Helvin mengangguk. Ia membaca kekhawatiran Serj, meskipun tidak mengetahui apa sebenarnya yang bocah itu khawatirkan darinya.
“Aku hanya ingin memastikan semuanya. Sepahit apa pun itu, aku hanya ingin tahu kebenarannya,” ungkap Helvin. Tangannya menggenggam rumput dengan kuat tetapi tidak cukup kuat untuk mencabutnya dari tanah.
“Bagaimana jika yang terburuk terjadi?” Serj berdiri, membuat kepala dan bahunya memucat terkena cahaya dari bulatan hitam yang bersinar di langit.
“Aku sudah siap,” jawab Helvin. “Dan aku tidak akan lari dari kenyataan seperti dulu.”
Serj tersenyum puas melihat keyakinan di mata hitam Helvin. Bola mata itu kini hitam sepenuhnya, seperti seorang prajurit Hitam sejati yang siap mempertaruhkan nyawanya demi melindungi kaum Gelap.

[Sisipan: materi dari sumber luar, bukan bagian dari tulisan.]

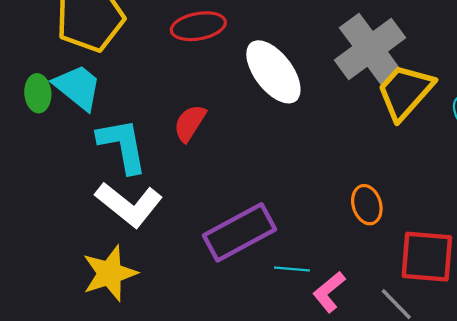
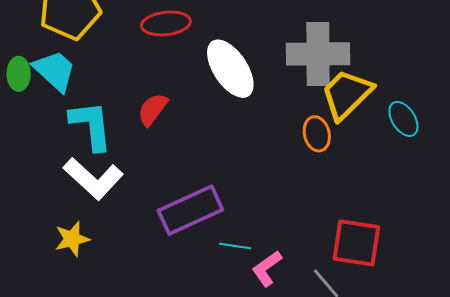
gray cross: (370, 49) -> (318, 54), turned 32
orange ellipse: (367, 205) -> (317, 134), moved
yellow star: (110, 273) -> (72, 239), size x0.7

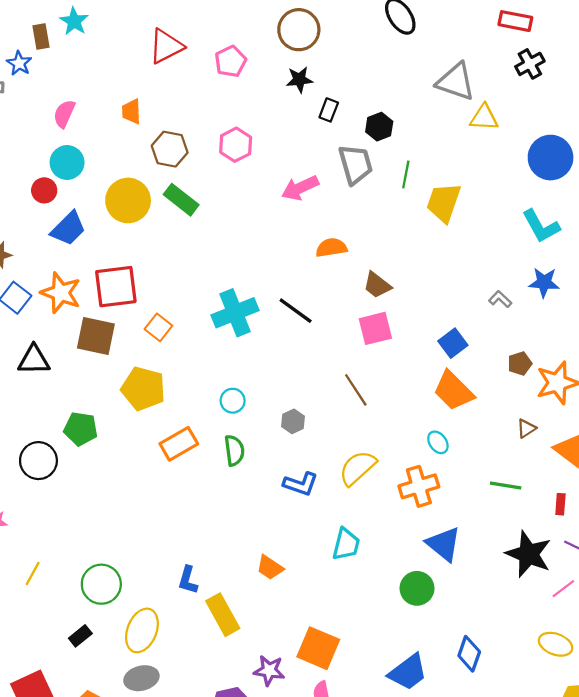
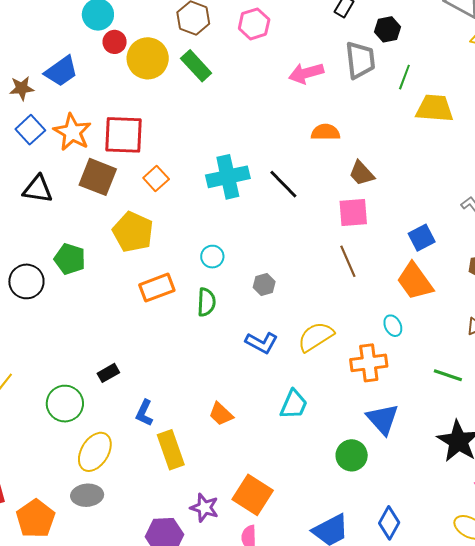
red circle: (44, 190) -> (115, 42), moved
yellow trapezoid: (444, 202) -> (435, 108), turned 66
blue trapezoid: (68, 229) -> (61, 71), moved
brown line: (356, 390) -> (348, 261), moved
black rectangle: (80, 636) -> (108, 373), moved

“Baiklah. Aku akan mendukungmu!” seru Serj bersemangat.
“Hei, kalian! Kalian berisik sekali,” kata sebuah suara yang kedengarannya berasal dari kaki Serj.
Sebuah kepala muncul dari bawah tanah. Matanya yang hijau berbinar melihat Serj dan Helvin. “Kaum Gelap!” serunya. Badannya perlahan-lahan muncul seluruhnya dari balik tanah yang merah mengeras.
“Woah!” Serj melompat mendapati sesosok tubuh muncul diantara kedua kakinya.
“Tuan-tuan… apakah kalian bersedia memberikan kegelapan di tempat kami?” tanya sosok penuh lumpur itu dengan suara bergetar.
“Kaum Tanah,” ucap Helvin. “Apa yang terjadi?” Helvin melihat sosok dari dalam tanah itu berselimut lumpur kaku. Biasanya Kaum Tanah diliputi dengan lumpur cair mulai dari kecokelatan hingga hitam. Namun, Kaum Tanah satu ini memiliki lumpur setengah mengeras yang menempel di seluruh permukaan kulitnya. Bahkan ketika si Kaum Tanah bergerak, ia tampak kesusahan seperti besi yang kekurangan pelumas pada engsel-engselnya.
“Kami tidak bisa beristirahat dengan nyaman, Tuan. Kami tidak sehat. Lihatlah….” Si kaum Tanah menyentuh salah satu jarinya dengan jari tangan yang satunya. Ujung jari yang bergesekkan itu pun retak kemudian rontok, menjadi serpihan-serpihan yang jatuh menyatu dengan tanah.
“Ke-kenapa bisa begitu?” tanya Serj dengan wajah yang sedikit terkejut.
“Terlalu banyak cahaya, Tuan. Teman-temanku di bawah sana juga sama sepertiku, bahkan beberapa lebih parah. Mereka tidak bisa menggerakkan tubuh mereka lagi,” cerita si Kaum Tanah.
“Kalian tinggal di sini?” tanya Helvin.
“Ya, Tuan. Tetapi beberapa tahun terakhir banyak yang pindah dari sini menuju daerah yang lebih sedikit menerima cahaya.”